Она вспомнила старичков, под проливным дождем ведущих горячий спор о первичности бытия и сознания, и хмуро улыбнулась. Вот и она сейчас примерно в том же самом положении.
Дожидаясь Павла с работы, Инга неторопливо занималась уборкой. Чем лежать пластом на диване и тратить время на бесполезные раздумья, лучше уж заняться чем-нибудь полезным. Хотя от мыслей все равно никуда не денешься. Они бродят в голове, жужжат назойливыми мухами, копошатся и суетятся, как муравьи.
При этом еще спорят друг с другом. Иногда даже дерутся…
В окно по-прежнему барабанил дождь, напоминая о том, что случилось совсем недавно. И губы, покрытые микроскопическими ссадинами, горели огнем. И щеки пылали, как будто с мороза. Может быть, Павел был прав, и она на самом деле простудилась. Если к вечеру у нее поднимется температура – наверняка он станет ворчать, растолковывай ей всю степень ее неосмотрительности. Будет сидеть рядом, гладить по голове, то и дело прикладывая губы к пылающему лбу, время от времени засовывать градусник под мышку, кормить ее аспирином и медом. Отпаивать горячим чаем, и непременно в бокале будет плавать тонкая долька лимона. Заставит обязательно съесть кожуру, потому что в ней содержатся какие-то особо опасные для простудного вируса вещества. И не ляжет спать до тех пор, пока не убедится, что температура у Инги упала, дыхание успокоилось. А утром напомнит ей, что не стоило выходить из дома в такую погоду. И скажет – видишь, к чему это может привести…
И Инга виновато кивнет в ответ: знаю…
Я – знаю, а ты – даже не догадываешься…
Теперь, когда ситуация относительно прояснилась, она уже жалела, что знает о себе так много. Лучше было бы и дальше теряться в догадках, чем оказаться внезапно лицом к лицу перед проблемой такого мучительного выбора. Впрочем, о чем это она? Какого еще мучительного выбора? Она ведь не совсем еще сошла с ума, чтобы всерьез рассматривать возможность разрыва отношений с мужем. От таких мужей, как Павел Петров, добровольно уходят только дуры. И если Горин не обманул, если она и в самом деле до аварии была близка к тому, чтобы сделать это – что ж, может быть, эта авария случилась не напрасно. Может быть, она спасла ее от неосторожного, опрометчивого поступка, о котором пришлось бы потом жалеть всю жизнь. Вот ведь как получается…
Если бы знать наверняка!
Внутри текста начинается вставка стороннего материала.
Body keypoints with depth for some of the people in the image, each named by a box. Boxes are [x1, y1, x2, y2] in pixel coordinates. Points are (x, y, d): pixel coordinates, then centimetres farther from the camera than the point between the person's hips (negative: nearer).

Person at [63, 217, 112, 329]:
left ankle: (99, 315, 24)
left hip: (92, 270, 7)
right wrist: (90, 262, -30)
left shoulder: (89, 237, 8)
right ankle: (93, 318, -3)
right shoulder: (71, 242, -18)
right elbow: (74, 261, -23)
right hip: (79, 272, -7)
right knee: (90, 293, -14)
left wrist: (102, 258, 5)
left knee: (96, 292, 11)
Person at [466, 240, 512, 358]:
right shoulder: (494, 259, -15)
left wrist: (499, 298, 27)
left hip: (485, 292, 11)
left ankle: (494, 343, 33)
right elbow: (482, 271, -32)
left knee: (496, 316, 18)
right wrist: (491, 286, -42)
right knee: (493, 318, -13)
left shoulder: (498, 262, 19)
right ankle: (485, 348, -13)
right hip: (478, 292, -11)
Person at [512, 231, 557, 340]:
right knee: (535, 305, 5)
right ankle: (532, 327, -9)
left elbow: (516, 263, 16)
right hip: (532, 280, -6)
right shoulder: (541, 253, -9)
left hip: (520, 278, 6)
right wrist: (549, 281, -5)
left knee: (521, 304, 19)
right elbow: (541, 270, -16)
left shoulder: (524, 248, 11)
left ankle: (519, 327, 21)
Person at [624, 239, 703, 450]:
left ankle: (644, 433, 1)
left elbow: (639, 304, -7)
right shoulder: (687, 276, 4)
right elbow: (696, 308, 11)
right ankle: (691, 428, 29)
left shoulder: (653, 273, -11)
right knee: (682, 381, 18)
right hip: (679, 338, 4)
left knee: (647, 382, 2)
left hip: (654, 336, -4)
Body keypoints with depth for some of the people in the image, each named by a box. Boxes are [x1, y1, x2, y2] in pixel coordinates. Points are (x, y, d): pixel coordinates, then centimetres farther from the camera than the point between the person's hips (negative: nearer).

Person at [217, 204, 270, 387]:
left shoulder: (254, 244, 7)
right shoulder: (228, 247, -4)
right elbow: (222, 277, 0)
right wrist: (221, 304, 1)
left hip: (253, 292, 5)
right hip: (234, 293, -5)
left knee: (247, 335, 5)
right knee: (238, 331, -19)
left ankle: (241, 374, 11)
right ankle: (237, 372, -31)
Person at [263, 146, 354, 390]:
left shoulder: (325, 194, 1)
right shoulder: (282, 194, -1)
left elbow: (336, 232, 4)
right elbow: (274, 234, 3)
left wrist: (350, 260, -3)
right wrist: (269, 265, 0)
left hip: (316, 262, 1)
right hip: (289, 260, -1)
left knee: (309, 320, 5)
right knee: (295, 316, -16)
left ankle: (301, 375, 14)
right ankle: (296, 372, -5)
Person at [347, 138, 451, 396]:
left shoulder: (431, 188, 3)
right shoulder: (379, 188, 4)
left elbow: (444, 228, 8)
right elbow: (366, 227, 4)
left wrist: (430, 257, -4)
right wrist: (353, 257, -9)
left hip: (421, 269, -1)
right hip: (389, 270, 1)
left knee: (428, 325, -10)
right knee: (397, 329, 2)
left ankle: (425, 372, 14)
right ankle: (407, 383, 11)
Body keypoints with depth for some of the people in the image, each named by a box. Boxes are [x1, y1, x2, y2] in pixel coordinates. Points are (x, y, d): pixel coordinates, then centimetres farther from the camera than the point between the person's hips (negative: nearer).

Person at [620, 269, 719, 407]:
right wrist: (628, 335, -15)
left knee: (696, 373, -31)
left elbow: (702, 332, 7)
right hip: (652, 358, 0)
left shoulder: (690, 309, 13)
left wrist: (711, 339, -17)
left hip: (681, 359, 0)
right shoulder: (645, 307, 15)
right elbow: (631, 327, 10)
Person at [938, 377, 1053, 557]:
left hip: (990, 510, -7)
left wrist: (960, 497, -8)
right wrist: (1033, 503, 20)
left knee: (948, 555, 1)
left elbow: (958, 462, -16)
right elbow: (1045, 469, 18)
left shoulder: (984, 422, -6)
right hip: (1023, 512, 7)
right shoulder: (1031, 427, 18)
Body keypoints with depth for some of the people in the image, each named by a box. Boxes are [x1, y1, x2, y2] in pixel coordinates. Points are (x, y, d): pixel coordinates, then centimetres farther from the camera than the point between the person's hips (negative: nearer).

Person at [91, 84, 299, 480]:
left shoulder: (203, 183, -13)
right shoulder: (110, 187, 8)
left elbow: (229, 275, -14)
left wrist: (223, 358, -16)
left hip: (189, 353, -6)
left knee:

Последние несколько дней, после звонка от эксперта службы контроля качества и особенно – после откровенного разговора с Мариной, Инга чувствовала себя, словно в мышеловке. И вот теперь дверца этой мышеловки захлопнулась. Остается только сложить лапки и ждать, что будет дальше.
Механическими движениями Инга стирала пыль с книжных полок. Долго и тщательно, до скрипа, терла зеркало в спальне, предварительно забрызгав его специальным средством. Ходила по квартире с пылесосом, старательно вычищая мягкую мебель и ковровое покрытие на полу. Смотрела, как затягиваются почти невидимые соринки в длинное горло шланга. Вот бы и жизнь свою точно так же… почистить. Убрать из нее все «соринки», чтобы заблестела, как новенькая.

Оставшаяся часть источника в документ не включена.